Sous l’oeil de François Delebecque, l’étroite Marfa se métamorphose en un site monumental. Les architectures art déco et les demeures hispanisantes se dressent comme des temples. Les ombres se croisent à angles droits. Les murs fonctionnent comme des surfaces écran sur lesquels rien ne vient se réfléchir. Sans doute parce que Marfa est un trompe-l’œil, un jeu de pistes dont il faut dénouer les chausse-trappes. Le ballroom local n’est pas une salle de bal mais un centre d’art. La boutique Prada ne vend pas de sacs ni de chaussures car c’est une installation.
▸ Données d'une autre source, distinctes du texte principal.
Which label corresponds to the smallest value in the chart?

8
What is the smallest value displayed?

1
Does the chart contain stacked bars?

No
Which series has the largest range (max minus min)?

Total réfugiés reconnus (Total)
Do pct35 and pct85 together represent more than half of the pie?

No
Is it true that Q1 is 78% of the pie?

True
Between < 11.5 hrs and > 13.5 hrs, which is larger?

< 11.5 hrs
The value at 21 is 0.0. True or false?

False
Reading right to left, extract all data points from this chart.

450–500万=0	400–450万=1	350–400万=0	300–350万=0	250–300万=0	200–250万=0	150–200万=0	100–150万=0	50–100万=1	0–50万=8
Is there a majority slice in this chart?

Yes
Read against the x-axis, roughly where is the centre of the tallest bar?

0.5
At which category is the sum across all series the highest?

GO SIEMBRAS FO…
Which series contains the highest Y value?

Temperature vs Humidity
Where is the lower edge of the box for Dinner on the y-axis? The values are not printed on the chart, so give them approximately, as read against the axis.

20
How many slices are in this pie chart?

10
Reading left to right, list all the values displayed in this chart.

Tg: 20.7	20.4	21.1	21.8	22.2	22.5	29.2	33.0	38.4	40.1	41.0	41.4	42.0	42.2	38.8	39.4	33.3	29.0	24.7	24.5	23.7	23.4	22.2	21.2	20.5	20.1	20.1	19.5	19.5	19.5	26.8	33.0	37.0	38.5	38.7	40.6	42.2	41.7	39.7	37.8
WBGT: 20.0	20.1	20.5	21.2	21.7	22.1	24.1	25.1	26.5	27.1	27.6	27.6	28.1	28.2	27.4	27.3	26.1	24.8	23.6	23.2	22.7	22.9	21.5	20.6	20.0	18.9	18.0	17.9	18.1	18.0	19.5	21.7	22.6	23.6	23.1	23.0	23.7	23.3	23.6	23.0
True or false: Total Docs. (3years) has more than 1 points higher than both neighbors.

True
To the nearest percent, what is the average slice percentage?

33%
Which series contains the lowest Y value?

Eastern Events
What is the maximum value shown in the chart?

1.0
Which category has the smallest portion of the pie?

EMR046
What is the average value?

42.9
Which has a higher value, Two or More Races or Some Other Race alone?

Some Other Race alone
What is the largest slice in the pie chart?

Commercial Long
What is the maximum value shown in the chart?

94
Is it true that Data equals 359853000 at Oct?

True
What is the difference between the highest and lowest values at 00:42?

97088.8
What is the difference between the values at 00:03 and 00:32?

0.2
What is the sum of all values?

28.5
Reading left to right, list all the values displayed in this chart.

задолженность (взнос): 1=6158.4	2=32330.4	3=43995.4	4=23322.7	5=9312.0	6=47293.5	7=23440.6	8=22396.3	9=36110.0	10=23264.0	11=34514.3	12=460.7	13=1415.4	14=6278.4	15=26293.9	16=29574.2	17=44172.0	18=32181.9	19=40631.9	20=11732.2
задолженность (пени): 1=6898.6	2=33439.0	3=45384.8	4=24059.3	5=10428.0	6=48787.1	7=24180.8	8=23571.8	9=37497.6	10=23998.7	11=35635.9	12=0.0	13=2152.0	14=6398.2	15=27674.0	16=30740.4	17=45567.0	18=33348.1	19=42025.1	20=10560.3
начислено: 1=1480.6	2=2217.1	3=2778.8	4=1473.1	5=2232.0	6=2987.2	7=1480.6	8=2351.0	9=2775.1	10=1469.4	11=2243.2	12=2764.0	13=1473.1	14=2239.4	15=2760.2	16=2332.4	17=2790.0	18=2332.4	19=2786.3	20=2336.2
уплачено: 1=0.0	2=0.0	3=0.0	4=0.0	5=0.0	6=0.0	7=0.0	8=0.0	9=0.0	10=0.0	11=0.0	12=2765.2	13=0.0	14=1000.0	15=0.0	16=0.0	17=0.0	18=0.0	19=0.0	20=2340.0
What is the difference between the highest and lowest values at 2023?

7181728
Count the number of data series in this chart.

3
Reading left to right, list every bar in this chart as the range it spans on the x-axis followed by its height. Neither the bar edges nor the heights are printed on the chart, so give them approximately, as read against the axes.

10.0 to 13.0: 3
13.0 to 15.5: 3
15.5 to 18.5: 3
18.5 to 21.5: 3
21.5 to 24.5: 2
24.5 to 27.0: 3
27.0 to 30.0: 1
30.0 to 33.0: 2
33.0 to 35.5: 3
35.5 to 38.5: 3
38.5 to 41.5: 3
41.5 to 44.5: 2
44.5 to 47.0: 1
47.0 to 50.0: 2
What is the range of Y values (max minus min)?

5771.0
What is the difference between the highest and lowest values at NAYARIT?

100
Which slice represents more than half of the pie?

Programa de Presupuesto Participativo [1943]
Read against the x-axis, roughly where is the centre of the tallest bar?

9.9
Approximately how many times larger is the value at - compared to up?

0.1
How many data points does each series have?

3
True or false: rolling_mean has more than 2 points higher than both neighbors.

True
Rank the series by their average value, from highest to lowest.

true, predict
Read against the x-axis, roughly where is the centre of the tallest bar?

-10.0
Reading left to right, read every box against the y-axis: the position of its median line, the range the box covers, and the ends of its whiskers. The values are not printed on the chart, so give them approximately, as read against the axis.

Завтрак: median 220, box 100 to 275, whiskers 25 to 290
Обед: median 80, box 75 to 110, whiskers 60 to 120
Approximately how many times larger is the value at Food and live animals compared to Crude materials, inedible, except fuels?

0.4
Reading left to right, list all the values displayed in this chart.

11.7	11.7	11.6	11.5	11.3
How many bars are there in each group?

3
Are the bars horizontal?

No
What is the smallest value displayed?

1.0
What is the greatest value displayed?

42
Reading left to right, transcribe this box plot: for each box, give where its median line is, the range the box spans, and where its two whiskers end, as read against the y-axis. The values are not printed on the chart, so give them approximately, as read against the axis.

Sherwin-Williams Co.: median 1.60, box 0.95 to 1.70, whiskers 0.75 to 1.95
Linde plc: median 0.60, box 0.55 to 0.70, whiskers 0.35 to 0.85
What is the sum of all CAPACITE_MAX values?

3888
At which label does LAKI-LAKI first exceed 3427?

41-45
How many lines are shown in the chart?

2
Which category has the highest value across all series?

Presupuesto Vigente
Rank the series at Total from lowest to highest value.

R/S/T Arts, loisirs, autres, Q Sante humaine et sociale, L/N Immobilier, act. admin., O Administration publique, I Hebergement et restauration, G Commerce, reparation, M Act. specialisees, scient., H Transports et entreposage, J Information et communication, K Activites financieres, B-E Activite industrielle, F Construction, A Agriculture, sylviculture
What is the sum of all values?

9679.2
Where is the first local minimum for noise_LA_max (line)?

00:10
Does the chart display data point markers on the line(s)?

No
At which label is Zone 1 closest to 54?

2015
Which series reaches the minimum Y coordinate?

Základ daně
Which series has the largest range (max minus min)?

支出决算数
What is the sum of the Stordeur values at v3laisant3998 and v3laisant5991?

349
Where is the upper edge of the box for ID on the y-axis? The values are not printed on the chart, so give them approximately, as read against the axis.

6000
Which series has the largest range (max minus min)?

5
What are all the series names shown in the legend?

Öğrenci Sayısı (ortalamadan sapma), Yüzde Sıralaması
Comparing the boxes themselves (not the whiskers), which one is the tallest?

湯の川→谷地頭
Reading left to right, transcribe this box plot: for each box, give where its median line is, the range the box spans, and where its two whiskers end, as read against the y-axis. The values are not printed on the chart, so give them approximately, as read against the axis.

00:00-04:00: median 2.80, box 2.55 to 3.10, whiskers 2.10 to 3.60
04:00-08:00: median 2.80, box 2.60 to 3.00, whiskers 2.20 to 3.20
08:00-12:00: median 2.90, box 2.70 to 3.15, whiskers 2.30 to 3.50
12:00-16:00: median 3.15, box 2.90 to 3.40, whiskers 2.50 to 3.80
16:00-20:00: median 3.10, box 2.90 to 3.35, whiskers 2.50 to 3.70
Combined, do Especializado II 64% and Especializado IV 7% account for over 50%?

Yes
A rebours, la Pizza foundation ne présente pas d’œuvre puisque c’est une simple pizzeria qui se hausse du col. La ville est un poème mathématique rythmé par l’allitération des fenêtres et la scansion des wagons de chemin de fer qui la traversent douze fois par jour. Sous l’aplomb du soleil qui accuse les contrastes, François Delebecque a fait de Marfa une ville ouverte sur nowhere et close sur sa propre mythologie.